IT service management company Cloudflare on March 19 introduced a free tool to confuse AI web crawlers, keeping them from cluttering sites with bot traffic or scraping information. The AI Labyrinth uses generative AI to create fake pages, distracting and identifying the bots.

Users must be Cloudflare customers to use AI Labyrinth, but the tool is available starting in the free tier.

What AI crawlers do and how they hurt businesses

“Like any newer tool it (generative AI) has both wonderful and malicious uses,” wrote Cloudflare’s Senior Director of Product Reid Tatoris, Product Manager Harsh Saxena, and Senior Software Engineer Luis Miglietti in a blog post.
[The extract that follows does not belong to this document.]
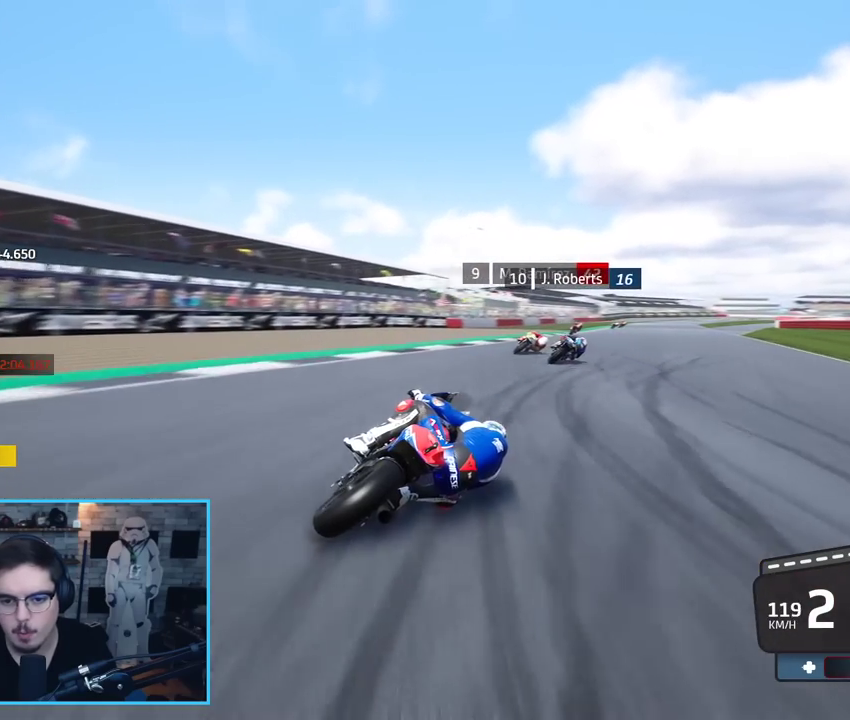
{"buttons": ["R2"], "left_stick": "up-right", "right_stick": "center", "events": [[200, "left_stick", "up-right"]]}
Large AI companies built their fortunes on scraping content from the internet to train their models. Plenty of website owners have reasons to want to prevent such scrapers, and multiple techniques exist to do so.

As pointed out by Unite.AI, swarms of bots can slow down servers, increasing hosting costs and reducing page load times. If an AI generates content too close to existing website content, the duplicate can reduce the original site’s SEO rankings. Some content creators and organizations might want to block AI scrapers from their sites due to copyright concerns, such as those recently raised by creators after the news that Meta used a library of pirated content to train AI.

How AI Labyrinth fights back

Cloudflare’s AI Labyrinth has two main purposes: blocking AI crawlers and identifying bots. It works by embedding hidden links in a protected website. The bot will follow those links to premade websites filled with AI-generated content. That content contains real scientific information – the Cloudflare personnel said they didn’t want to contribute to AI-generated misinformation – but not topics related to the real website the bot is crawling. All of the information on the premade websites is publicly available. Therefore, the bots will waste time crawling information they already know. The original website stays untouched, while the AI companies waste resources, Cloudflare said.

The second purpose, identifying bots, is possible because only bots will engage with the labyrinth links; using that information, Cloudflare can monitor new bot patterns and signatures. It’s automation all the way down: Information about those bots feeds back into Cloudflare’s machine-learning system to analyze more crawlers.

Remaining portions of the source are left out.